This study provides context of inertia to research on small-signal stability of grid-following inverters. Particularly, we have shown that there is an upper limit in the number of grid-forming inverters or VSGs that can be present in the grid while maintaining its small-signal stability. We also showed that recruiting VSGs with smaller capacities jeopardizes the stability of the grid. Given these constraints, operators can contract prosumers of suitable capacities to participate in forming the grid and providing inertia through the stability market, so that the number VSGs remains below the limit.

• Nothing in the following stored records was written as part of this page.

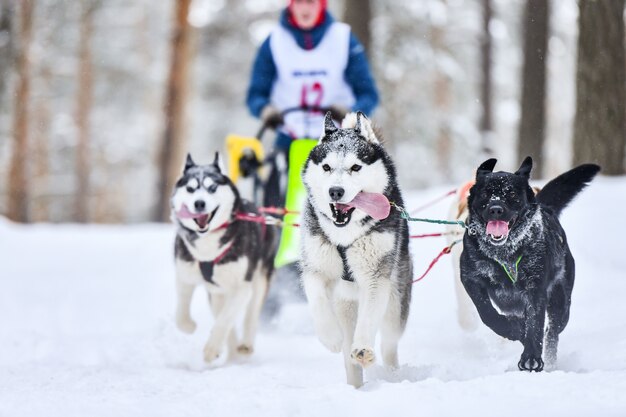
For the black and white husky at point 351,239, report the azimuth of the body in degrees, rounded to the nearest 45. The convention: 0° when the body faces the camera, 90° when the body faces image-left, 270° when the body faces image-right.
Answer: approximately 0°

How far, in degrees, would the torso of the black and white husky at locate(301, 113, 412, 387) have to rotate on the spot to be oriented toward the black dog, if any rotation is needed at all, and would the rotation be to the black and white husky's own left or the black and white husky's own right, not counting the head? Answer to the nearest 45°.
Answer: approximately 45° to the black and white husky's own left

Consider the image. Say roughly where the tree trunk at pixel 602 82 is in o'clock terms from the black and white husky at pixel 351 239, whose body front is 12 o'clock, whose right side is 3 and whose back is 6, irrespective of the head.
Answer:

Despite long-term planning by the utilities, the number of VSGs operating can change in the short-term depending on, e.g., generation stochasticity, changing prosumer needs, faults, or other failures. Then, the stability storage service proposed in this paper can enable the robust operation, while adequately compensating the prosumers for this additional service.

The prosumers continue to provide stability storage as a stop-gap measure until grid-level coordination obviates its need by calling for an increase in the overall inertia from prosumers, bringing online generators of higher capacity, removing generators with smaller capacities, or effecting updates on primary controller parameters through secondary control. Meanwhile, the secondary control structure can also be utilized to tackle the side-effects arising from implementing the stability storage functionality such as voltage sag and changing reactive power share due to the changes in the VSGs' output impedance.

Overall, our study helps energy policymakers and power utilities from diverse power systems to develop a viable roadmap towards achieving higher renewable penetrations.